Provide an exact transcription of all the records.

— START —

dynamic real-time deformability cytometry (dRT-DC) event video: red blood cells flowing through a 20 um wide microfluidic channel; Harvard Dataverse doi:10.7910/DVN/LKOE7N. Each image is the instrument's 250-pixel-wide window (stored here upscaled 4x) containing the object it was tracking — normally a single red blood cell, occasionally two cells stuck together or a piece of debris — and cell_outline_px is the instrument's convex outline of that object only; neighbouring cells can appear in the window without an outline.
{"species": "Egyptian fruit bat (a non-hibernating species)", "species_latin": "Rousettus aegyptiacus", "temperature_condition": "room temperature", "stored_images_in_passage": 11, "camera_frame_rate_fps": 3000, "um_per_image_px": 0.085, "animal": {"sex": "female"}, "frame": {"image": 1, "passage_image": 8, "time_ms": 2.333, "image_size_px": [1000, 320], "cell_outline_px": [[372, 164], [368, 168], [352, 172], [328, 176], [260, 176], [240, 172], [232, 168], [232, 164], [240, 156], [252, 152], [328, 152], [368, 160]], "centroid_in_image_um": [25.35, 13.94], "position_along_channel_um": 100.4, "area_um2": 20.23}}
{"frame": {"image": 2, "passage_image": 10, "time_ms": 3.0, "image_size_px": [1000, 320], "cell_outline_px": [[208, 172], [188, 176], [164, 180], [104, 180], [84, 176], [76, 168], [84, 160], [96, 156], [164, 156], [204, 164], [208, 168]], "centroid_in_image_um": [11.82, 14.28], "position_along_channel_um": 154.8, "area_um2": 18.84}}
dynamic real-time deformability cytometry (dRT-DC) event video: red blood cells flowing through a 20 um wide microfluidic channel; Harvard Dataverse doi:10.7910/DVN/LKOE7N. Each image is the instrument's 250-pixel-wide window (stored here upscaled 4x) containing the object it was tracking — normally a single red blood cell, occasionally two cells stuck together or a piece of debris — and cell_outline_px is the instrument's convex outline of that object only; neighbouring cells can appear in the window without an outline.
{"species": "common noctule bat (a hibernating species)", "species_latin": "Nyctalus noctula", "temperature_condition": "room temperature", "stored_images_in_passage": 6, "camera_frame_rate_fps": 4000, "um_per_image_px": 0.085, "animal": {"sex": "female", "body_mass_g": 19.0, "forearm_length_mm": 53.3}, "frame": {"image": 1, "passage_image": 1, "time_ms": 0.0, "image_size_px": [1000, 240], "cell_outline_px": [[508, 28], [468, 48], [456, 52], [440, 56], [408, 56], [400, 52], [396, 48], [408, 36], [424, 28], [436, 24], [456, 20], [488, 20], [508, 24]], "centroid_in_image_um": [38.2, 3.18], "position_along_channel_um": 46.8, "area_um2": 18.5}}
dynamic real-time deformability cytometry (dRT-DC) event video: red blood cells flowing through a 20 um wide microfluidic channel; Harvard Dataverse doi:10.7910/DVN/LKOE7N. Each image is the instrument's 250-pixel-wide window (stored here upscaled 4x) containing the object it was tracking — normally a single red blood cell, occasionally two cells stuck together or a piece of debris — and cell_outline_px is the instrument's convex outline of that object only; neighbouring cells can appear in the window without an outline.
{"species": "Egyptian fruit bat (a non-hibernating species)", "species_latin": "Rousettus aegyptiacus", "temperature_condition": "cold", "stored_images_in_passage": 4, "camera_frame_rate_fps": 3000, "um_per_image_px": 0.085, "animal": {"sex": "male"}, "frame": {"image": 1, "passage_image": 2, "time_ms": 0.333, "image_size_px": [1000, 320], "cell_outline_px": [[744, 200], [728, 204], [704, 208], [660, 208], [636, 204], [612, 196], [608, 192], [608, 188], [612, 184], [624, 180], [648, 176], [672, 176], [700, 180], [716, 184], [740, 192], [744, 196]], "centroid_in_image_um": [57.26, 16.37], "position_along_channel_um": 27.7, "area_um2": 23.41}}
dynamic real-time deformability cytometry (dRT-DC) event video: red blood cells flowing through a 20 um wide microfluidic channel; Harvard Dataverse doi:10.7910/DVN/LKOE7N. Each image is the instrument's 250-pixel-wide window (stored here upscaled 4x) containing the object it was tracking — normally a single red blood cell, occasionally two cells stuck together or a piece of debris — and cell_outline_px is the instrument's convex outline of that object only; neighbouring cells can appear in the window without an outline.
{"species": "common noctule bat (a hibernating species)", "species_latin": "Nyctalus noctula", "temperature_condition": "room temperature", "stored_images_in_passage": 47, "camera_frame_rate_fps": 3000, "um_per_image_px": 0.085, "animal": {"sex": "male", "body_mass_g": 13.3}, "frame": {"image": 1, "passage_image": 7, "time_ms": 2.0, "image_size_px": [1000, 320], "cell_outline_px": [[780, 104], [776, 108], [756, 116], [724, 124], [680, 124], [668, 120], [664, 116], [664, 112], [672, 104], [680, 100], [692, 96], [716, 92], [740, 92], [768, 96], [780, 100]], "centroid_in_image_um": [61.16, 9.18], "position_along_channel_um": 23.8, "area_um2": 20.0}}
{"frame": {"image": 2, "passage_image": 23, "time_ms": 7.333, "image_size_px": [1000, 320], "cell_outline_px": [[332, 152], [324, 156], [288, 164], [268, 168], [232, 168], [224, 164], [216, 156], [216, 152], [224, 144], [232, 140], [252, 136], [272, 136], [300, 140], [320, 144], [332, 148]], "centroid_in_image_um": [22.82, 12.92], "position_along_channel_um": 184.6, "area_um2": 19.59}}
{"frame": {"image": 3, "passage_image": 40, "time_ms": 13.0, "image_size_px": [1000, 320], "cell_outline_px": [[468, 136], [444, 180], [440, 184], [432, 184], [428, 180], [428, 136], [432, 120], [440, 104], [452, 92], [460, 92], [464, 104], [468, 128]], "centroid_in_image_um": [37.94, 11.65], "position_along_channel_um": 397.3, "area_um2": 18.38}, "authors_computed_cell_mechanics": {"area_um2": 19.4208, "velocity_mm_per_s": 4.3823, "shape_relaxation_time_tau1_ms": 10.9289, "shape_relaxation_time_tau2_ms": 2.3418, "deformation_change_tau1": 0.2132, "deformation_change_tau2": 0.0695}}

— END —

* _Expected answer_:
dynamic real-time deformability cytometry (dRT-DC) event video: red blood cells flowing through a 20 um wide microfluidic channel; Harvard Dataverse doi:10.7910/DVN/LKOE7N. Each image is the instrument's 250-pixel-wide window (stored here upscaled 4x) containing the object it was tracking — normally a single red blood cell, occasionally two cells stuck together or a piece of debris — and cell_outline_px is the instrument's convex outline of that object only; neighbouring cells can appear in the window without an outline.
{"species": "Egyptian fruit bat (a non-hibernating species)", "species_latin": "Rousettus aegyptiacus", "temperature_condition": "room temperature", "stored_images_in_passage": 11, "camera_frame_rate_fps": 3000, "um_per_image_px": 0.085, "animal": {"sex": "female"}, "frame": {"image": 1, "passage_image": 8, "time_ms": 2.333, "image_size_px": [1000, 320], "cell_outline_px": [[372, 164], [368, 168], [352, 172], [328, 176], [260, 176], [240, 172], [232, 168], [232, 164], [240, 156], [252, 152], [328, 152], [368, 160]], "centroid_in_image_um": [25.35, 13.94], "position_along_channel_um": 100.4, "area_um2": 20.23}}
{"frame": {"image": 2, "passage_image": 10, "time_ms": 3.0, "image_size_px": [1000, 320], "cell_outline_px": [[208, 172], [188, 176], [164, 180], [104, 180], [84, 176], [76, 168], [84, 160], [96, 156], [164, 156], [204, 164], [208, 168]], "centroid_in_image_um": [11.82, 14.28], "position_along_channel_um": 154.8, "area_um2": 18.84}}
dynamic real-time deformability cytometry (dRT-DC) event video: red blood cells flowing through a 20 um wide microfluidic channel; Harvard Dataverse doi:10.7910/DVN/LKOE7N. Each image is the instrument's 250-pixel-wide window (stored here upscaled 4x) containing the object it was tracking — normally a single red blood cell, occasionally two cells stuck together or a piece of debris — and cell_outline_px is the instrument's convex outline of that object only; neighbouring cells can appear in the window without an outline.
{"species": "common noctule bat (a hibernating species)", "species_latin": "Nyctalus noctula", "temperature_condition": "room temperature", "stored_images_in_passage": 6, "camera_frame_rate_fps": 4000, "um_per_image_px": 0.085, "animal": {"sex": "female", "body_mass_g": 19.0, "forearm_length_mm": 53.3}, "frame": {"image": 1, "passage_image": 1, "time_ms": 0.0, "image_size_px": [1000, 240], "cell_outline_px": [[508, 28], [468, 48], [456, 52], [440, 56], [408, 56], [400, 52], [396, 48], [408, 36], [424, 28], [436, 24], [456, 20], [488, 20], [508, 24]], "centroid_in_image_um": [38.2, 3.18], "position_along_channel_um": 46.8, "area_um2": 18.5}}
dynamic real-time deformability cytometry (dRT-DC) event video: red blood cells flowing through a 20 um wide microfluidic channel; Harvard Dataverse doi:10.7910/DVN/LKOE7N. Each image is the instrument's 250-pixel-wide window (stored here upscaled 4x) containing the object it was tracking — normally a single red blood cell, occasionally two cells stuck together or a piece of debris — and cell_outline_px is the instrument's convex outline of that object only; neighbouring cells can appear in the window without an outline.
{"species": "Egyptian fruit bat (a non-hibernating species)", "species_latin": "Rousettus aegyptiacus", "temperature_condition": "cold", "stored_images_in_passage": 4, "camera_frame_rate_fps": 3000, "um_per_image_px": 0.085, "animal": {"sex": "male"}, "frame": {"image": 1, "passage_image": 2, "time_ms": 0.333, "image_size_px": [1000, 320], "cell_outline_px": [[744, 200], [728, 204], [704, 208], [660, 208], [636, 204], [612, 196], [608, 192], [608, 188], [612, 184], [624, 180], [648, 176], [672, 176], [700, 180], [716, 184], [740, 192], [744, 196]], "centroid_in_image_um": [57.26, 16.37], "position_along_channel_um": 27.7, "area_um2": 23.41}}
dynamic real-time deformability cytometry (dRT-DC) event video: red blood cells flowing through a 20 um wide microfluidic channel; Harvard Dataverse doi:10.7910/DVN/LKOE7N. Each image is the instrument's 250-pixel-wide window (stored here upscaled 4x) containing the object it was tracking — normally a single red blood cell, occasionally two cells stuck together or a piece of debris — and cell_outline_px is the instrument's convex outline of that object only; neighbouring cells can appear in the window without an outline.
{"species": "common noctule bat (a hibernating species)", "species_latin": "Nyctalus noctula", "temperature_condition": "room temperature", "stored_images_in_passage": 47, "camera_frame_rate_fps": 3000, "um_per_image_px": 0.085, "animal": {"sex": "male", "body_mass_g": 13.3}, "frame": {"image": 1, "passage_image": 7, "time_ms": 2.0, "image_size_px": [1000, 320], "cell_outline_px": [[780, 104], [776, 108], [756, 116], [724, 124], [680, 124], [668, 120], [664, 116], [664, 112], [672, 104], [680, 100], [692, 96], [716, 92], [740, 92], [768, 96], [780, 100]], "centroid_in_image_um": [61.16, 9.18], "position_along_channel_um": 23.8, "area_um2": 20.0}}
{"frame": {"image": 2, "passage_image": 23, "time_ms": 7.333, "image_size_px": [1000, 320], "cell_outline_px": [[332, 152], [324, 156], [288, 164], [268, 168], [232, 168], [224, 164], [216, 156], [216, 152], [224, 144], [232, 140], [252, 136], [272, 136], [300, 140], [320, 144], [332, 148]], "centroid_in_image_um": [22.82, 12.92], "position_along_channel_um": 184.6, "area_um2": 19.59}}
{"frame": {"image": 3, "passage_image": 40, "time_ms": 13.0, "image_size_px": [1000, 320], "cell_outline_px": [[468, 136], [444, 180], [440, 184], [432, 184], [428, 180], [428, 136], [432, 120], [440, 104], [452, 92], [460, 92], [464, 104], [468, 128]], "centroid_in_image_um": [37.94, 11.65], "position_along_channel_um": 397.3, "area_um2": 18.38}, "authors_computed_cell_mechanics": {"area_um2": 19.4208, "velocity_mm_per_s": 4.3823, "shape_relaxation_time_tau1_ms": 10.9289, "shape_relaxation_time_tau2_ms": 2.3418, "deformation_change_tau1": 0.2132, "deformation_change_tau2": 0.0695}}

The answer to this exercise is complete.